In a recent story on the Black Agenda Report, Freeman put a spotlight on US Africa Command (AFRICOM), one of these contending forces. On its website, the Germany-based command says its mission in Africa is, in part, to “promote regional security, stability and prosperity.”
“It’s going very horribly wrong,” Freeman said about AFRICOM’s stated goal. “I mean, I don’t even want to say ‘wrong,’ because it’s really not what they’re interested in; it’s completely disingenuous.”
“The one thing that they gloss over in that mission statement is their regional interest. Their most interests are oil and the domination of African resources and land and whatnot. It’s actually AFRICOM that’s responsible for a serious, major drone war in Somalia, all in the guise of trying to fight back al-Shabaab. Which again, if we go back to the history of Somalia, before al-Shabaab, al-Shabaab emerged out of intensified contentions in Somalia that the United States created in invading Somalia in the 1990s. And so now they’re going in, in the guise of helping them fight Islamic terrorism, extremism, stopping a situation there that they are in fact responsible for.”

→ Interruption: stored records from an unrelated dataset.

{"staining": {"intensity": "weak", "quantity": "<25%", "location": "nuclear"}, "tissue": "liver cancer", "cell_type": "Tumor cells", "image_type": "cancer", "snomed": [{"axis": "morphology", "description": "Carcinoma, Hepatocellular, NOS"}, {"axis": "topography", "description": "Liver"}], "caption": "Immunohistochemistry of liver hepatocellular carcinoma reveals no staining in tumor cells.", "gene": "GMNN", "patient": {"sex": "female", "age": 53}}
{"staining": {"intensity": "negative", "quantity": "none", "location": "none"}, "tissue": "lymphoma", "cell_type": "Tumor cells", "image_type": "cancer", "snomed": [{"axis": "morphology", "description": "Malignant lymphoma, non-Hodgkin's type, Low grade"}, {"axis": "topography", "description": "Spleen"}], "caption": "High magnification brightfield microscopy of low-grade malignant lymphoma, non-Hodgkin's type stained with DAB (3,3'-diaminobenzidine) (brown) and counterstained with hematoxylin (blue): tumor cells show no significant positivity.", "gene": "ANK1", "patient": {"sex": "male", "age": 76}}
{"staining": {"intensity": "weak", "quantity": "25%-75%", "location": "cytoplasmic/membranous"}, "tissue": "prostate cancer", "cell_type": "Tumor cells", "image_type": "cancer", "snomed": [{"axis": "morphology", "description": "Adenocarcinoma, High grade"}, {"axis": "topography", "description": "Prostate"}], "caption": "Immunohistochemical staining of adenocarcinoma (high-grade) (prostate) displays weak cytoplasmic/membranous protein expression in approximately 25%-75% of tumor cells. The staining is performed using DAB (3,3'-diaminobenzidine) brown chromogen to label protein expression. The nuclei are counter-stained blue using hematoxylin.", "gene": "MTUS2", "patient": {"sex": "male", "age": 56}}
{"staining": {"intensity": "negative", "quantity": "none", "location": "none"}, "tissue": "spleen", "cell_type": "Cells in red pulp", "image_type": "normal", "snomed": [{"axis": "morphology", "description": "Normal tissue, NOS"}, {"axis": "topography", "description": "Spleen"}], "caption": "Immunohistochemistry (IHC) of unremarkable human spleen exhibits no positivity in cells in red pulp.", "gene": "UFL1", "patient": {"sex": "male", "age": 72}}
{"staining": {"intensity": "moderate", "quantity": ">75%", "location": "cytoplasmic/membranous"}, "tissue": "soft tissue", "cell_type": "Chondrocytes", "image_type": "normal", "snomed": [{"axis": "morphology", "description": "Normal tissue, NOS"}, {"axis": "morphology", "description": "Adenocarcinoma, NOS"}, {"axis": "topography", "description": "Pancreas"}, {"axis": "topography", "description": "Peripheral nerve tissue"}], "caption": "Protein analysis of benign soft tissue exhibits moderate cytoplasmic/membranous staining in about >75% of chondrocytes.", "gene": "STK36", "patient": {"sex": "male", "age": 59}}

Freeman noted the US has done the same thing in other countries, such as engineering a coup d’etat in Mali in 2012, creating the opportunity for “recolonization” of Africa.
“They weren’t able to get in during the Berlin Conference of the 1880s,” when European imperial powers drafted the rules by which they would split up the African continent between themselves, “but with this dominance of the World Trade Organization and World Bank [type of] financial institutions, and with the cooperation, using African militaries and the comprador class those African militaries protect as proxies, they’re able to now dominate the continent of Africa. And they’re trying to jockey and contend with the emerging forces” of China and Russia in Africa, he said.
“So we have to remember, those interests are not our interests, particularly if you’re of African descent. Our interests are with the masses of African people on the ground,” Freeman said, noting that “AFRICOM is the flipside of the 1033 program. The militarization of Africa is the flipside of the domestic militarization of our Black and brown communities right here in the United States. So we have to remember that when we start thinking about what these interests these politicians try to claim they’re protecting.”
Freeman said two groups in which he organizes - Pan-African Community Action and the larger Black Alliance for Peace - are working in the US to raise awareness and generate political action to remove US troops from Africa.
“In Black Alliance for Peace, we have a campaign: ‘US out of Africa! Shut Down AFRICOM.’ It’s building an organizational arm, the US Out of Africa Network, to expose AFRICOM, deliver pressure on policymakers at every level, not just in the US but around the world, about the illegitimate efforts of AFRICOM, the nature of AFRICOM, trying to make sure the people on the ground, the masses, can … mobilize for direct actions, whatever it takes to get the US out of Africa and to expose it as not legitimate. It’s not something that’s moral or altruistic or benevolent or has any other purpose but the exploitation of African resources and labor,” he said.